War is Down, Witnessing is Up
In 1 Timothy 2:2, the Apostle Paul urged Timothy and, by extension, all Christians to pray for our rulers so that “we may lead a peaceful and quiet life,” And in 1 Timothy 2:3, Paul connected this prayer and peaceful living to the spread of the gospel, saying that God “desires all people to be saved.”
It doesn’t feel like we live in peaceful times. Just last week in my country, the Department of Justice arrested 500 people for their role in the violent Jan. 6 assault on the U.S. Capitol building. The month before that, Israel conducted airstrikes in Palestine, from which rockets were being fired into Israel. And, of course, there are the daily verbal fights on social media, echoed on broadcast media.
Our world doesn’t feel peaceful, but in fact it is. Compared with the early 20th century and, in fact, nearly every century before that, we are living in a period of remarkably little war and death. Especially over the past 75 years, peace has spread over the globe and, with it, the gospel.

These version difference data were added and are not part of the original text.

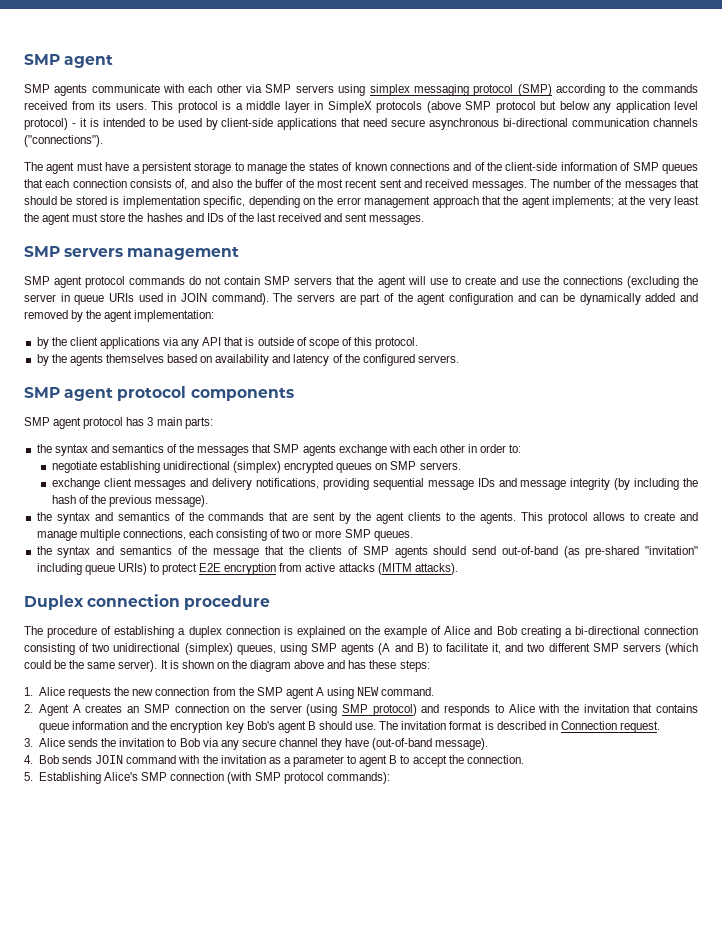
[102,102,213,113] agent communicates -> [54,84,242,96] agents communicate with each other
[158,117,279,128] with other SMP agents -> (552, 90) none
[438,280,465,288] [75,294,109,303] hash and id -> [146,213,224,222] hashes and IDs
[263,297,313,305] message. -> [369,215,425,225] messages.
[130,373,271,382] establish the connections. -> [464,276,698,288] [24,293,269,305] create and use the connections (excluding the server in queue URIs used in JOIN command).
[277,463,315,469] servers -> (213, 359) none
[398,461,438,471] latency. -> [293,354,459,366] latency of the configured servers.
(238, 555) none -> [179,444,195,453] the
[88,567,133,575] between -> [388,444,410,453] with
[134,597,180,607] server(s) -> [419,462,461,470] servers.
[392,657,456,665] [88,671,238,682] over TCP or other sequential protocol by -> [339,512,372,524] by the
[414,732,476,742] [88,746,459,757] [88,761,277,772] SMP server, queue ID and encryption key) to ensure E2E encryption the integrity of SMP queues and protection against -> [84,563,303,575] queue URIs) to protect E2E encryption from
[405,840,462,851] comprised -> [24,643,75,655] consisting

This is my fourth post in a series on positive cultural trends. (Here are the first, second and third posts in this series.) My goals are to cheer up my fellow Christians, too many of whom have become overly pessimistic in recent years, and to remind all of us that Jesus the King is still acting within our cultures to bless us and glorify Him.

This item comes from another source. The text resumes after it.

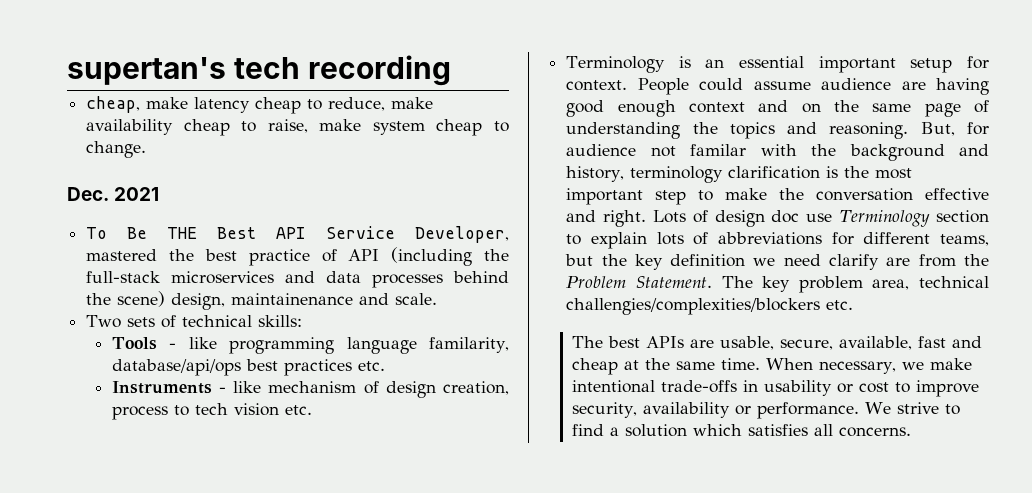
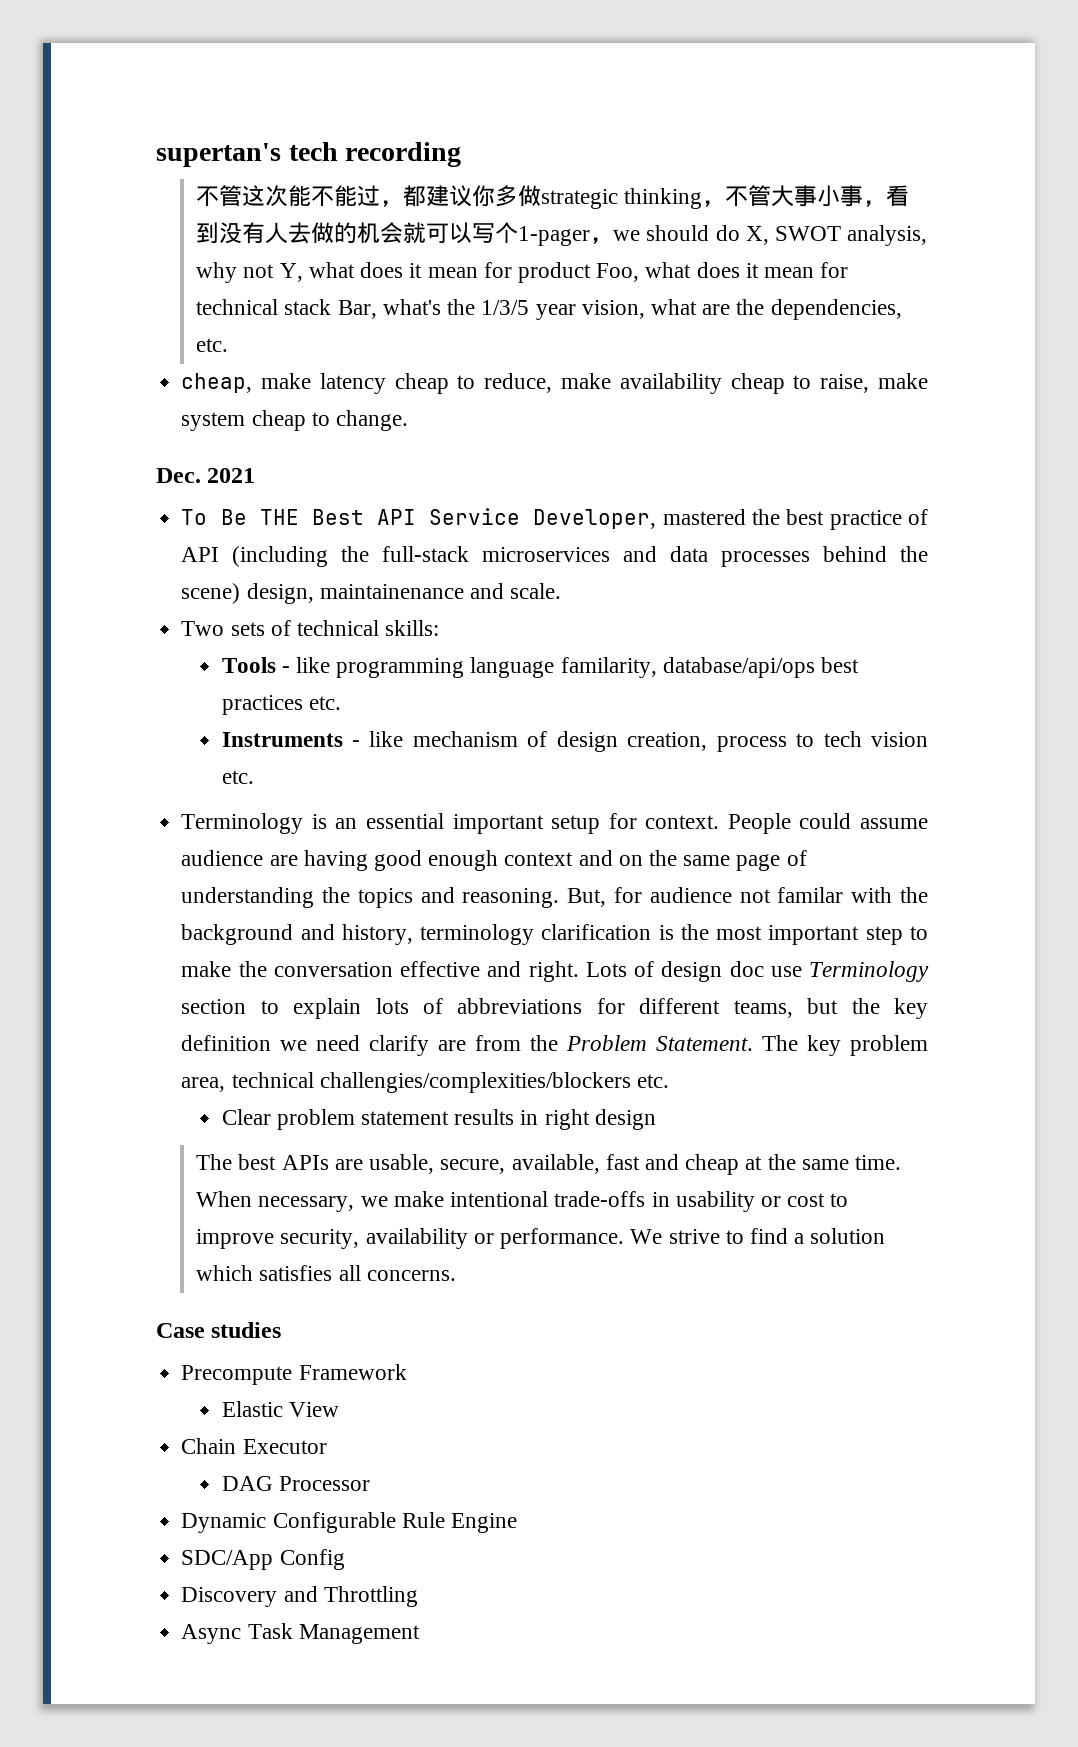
(452, 70) none -> [196,185,910,209] [196,222,928,246] [196,262,849,283] [196,299,902,320] [196,338,229,352] // 不管这次能不能过，都建议你多做strategic thinking，不管大事小事，看到没有人去做的机会就可以写个1-pager，we should do X, SWOT analysis, why not Y, what does it mean for product Foo, what does it mean for technical stack Bar, what's the 1/3/5 year vision, what are the dependencies, etc.
(854, 305) none -> [221,1109,656,1130] // Clear problem statement results in right design
(912, 432) none -> [156,1322,282,1338] [181,1364,407,1385] [221,1401,339,1417] [181,1438,327,1454] [221,1476,370,1491] [181,1512,517,1533] [181,1549,345,1570] [181,1586,418,1607] [181,1623,420,1644] // Case studies // Precompute Framework // Elastic View // Chain Executor // DAG Processor // Dynamic Configurable Rule Engine // SDC/App Config // Discovery and Throttling // Async Task Management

The chart below, constructed by University of Oxford researcher Max Roser, shows the proportion of the world’s population that died in battles involving at least one government. As you can see, the end of the Cold War brought such deaths to a very low level.
For historical context, Roser has also produced this chart, showing global conflict deaths since 1400. We can see that recent history is one of the most peaceful periods on record.
I’m not saying the mere absence of war is everything Paul meant by peaceful. Lack of crime in our own communities is also a key part of peace, as is the quality of our relationships. But the absence of war is a big part of peace.
And peace opens opportunities for the gospel. The following charts, based on data from the Atlas of Global Christianity, show that the sheer number of foreign Christian missionaries around the world has grown since 1900—the end of the “Great Century of Missions”—by more than 7 times.
The number of people missionaries reach and the number of times they reach them have grown even more. The average number of times an offer to follow Jesus is given, per person in the world, has shot up more than 25 times since 1900.
That work has made real progress. The percentage of world defined as unevangelized has fallen from more than 50% at the beginning of the 20th Century, to less than 30% percent today.
With war down and witnessing up, we all as Christians have many reasons to be thankful and hopeful.